- Artist: René Magritte
- Year: 1952
- Medium: Oil on canvas
- Dimensions: 45 cm × 54.7 cm (18 in × 22 in)
- Location: Menil Collection; Houston;

= The Listening Room =

Painting by René Magritte

The Listening Room (French: La Chambre d'Écoute, 1952) is an oil on canvas painting by the Belgian surrealist René Magritte which is currently part of the Menil Collection in Houston, Texas. A later version of the painting (also of the same name) was made in 1958 and is held in a private collection.

Both paintings feature identical (or near-identical) green apples, but place them in different rooms. In the 1952 version, the room has wood flooring and a glass window with white trim. In the 1958 version, this is replaced by a gray brick room with an arched open-air window.
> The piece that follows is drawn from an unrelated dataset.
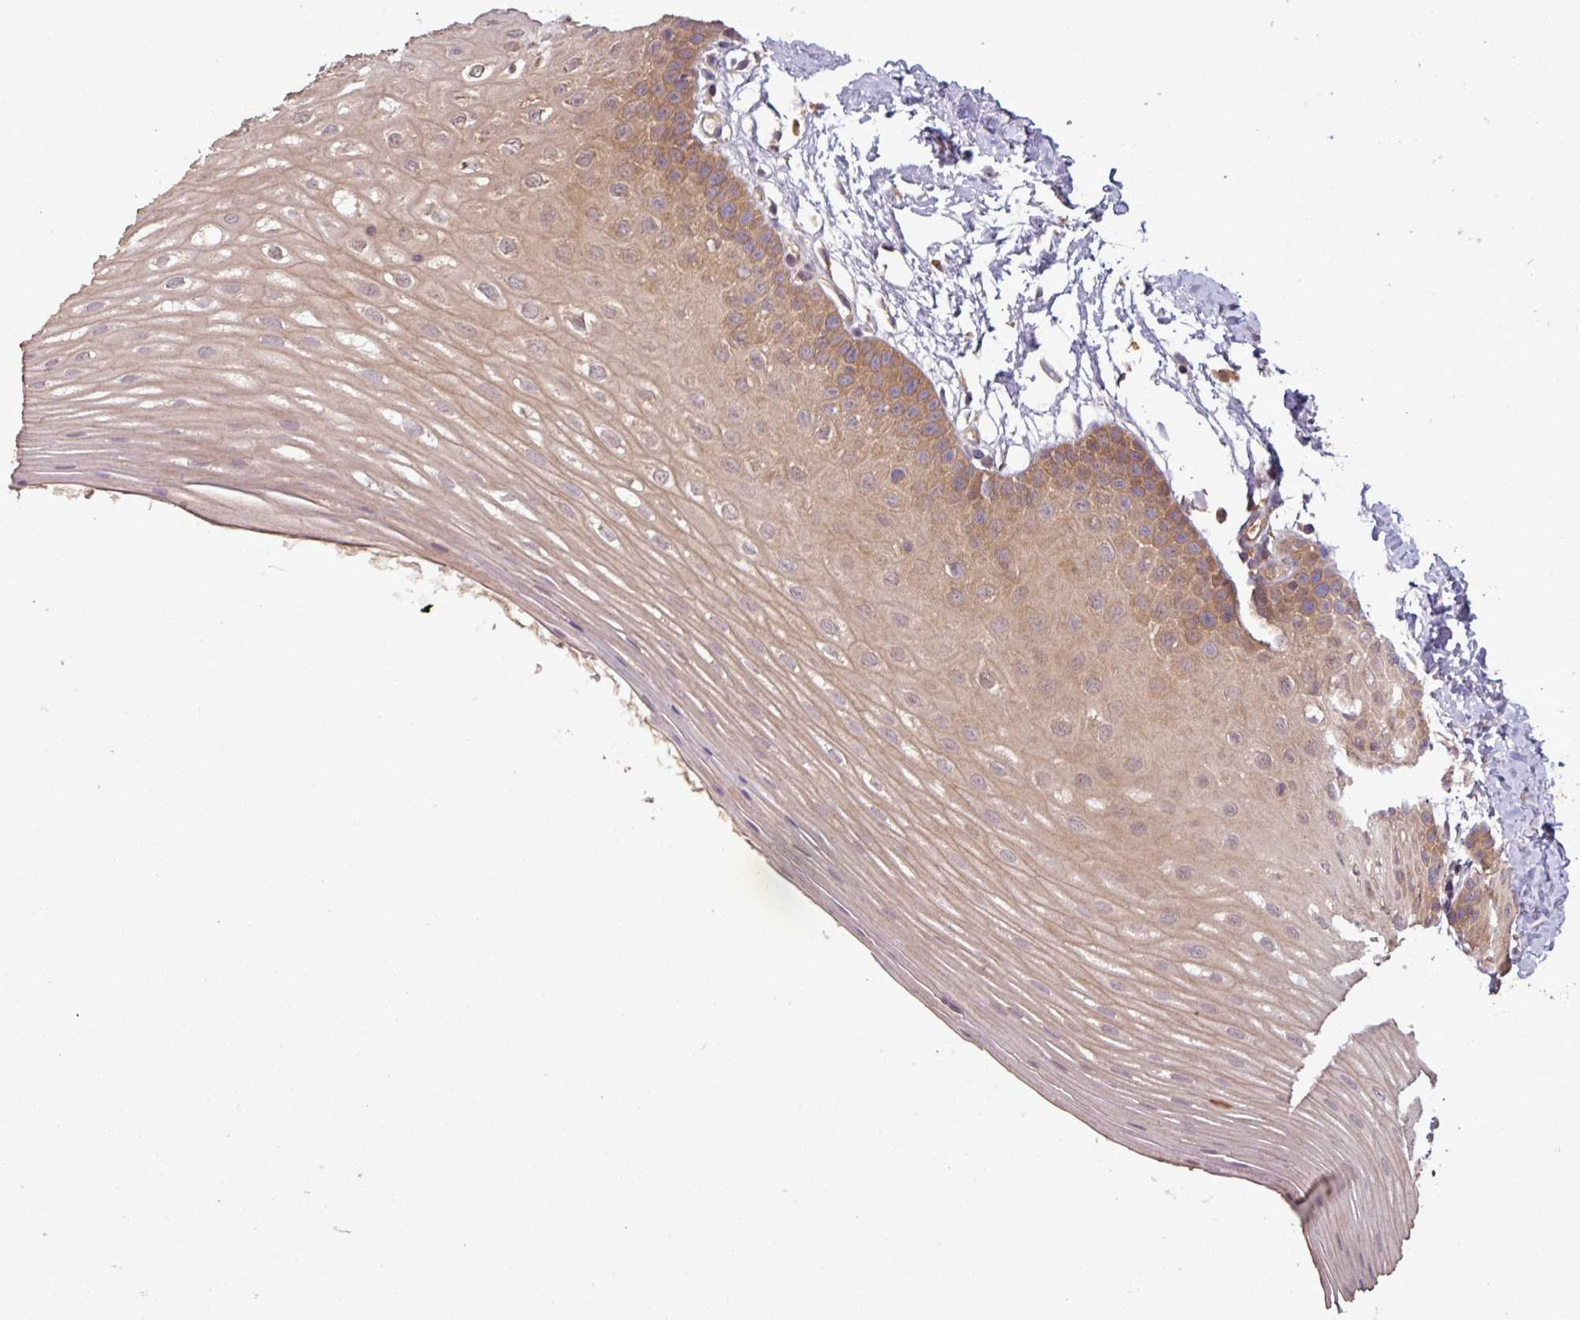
{"staining": {"intensity": "moderate", "quantity": ">75%", "location": "cytoplasmic/membranous"}, "tissue": "oral mucosa", "cell_type": "Squamous epithelial cells", "image_type": "normal", "snomed": [{"axis": "morphology", "description": "Normal tissue, NOS"}, {"axis": "topography", "description": "Oral tissue"}], "caption": "The histopathology image displays immunohistochemical staining of unremarkable oral mucosa. There is moderate cytoplasmic/membranous positivity is appreciated in approximately >75% of squamous epithelial cells. The staining was performed using DAB, with brown indicating positive protein expression. Nuclei are stained blue with hematoxylin.", "gene": "SIRPB2", "patient": {"sex": "female", "age": 67}}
The painting highlights a number of themes common in Magritte's work. Other paintings to prominently feature an apple include The Son of Man (1964), where the apple obscures the face of bowler-hatted man, and This is not an Apple (1964), where an apple is accompanied by the caption "Ceci n'est pas une pomme" ("This is not an apple"). It is also one of many paintings to play with the concept of scale by juxtaposing objects normally of different sizes. In Elective Affinities (1933) an egg is pictured filling a birdcage, in The Tomb of the Wrestlers (1961) a red rose fills a room and in Personal Values (1951–52) common household objects such as a comb, a glass and a bar of soap dwarf the usual furniture in a bedroom.

The 1958 reproduction of the painting was used for the 1969 album cover of Beck-Ola by The Jeff Beck Group.

It was also used in "Heart Attack" by Loona (specifically Chuu's solo) as an interactive scenario.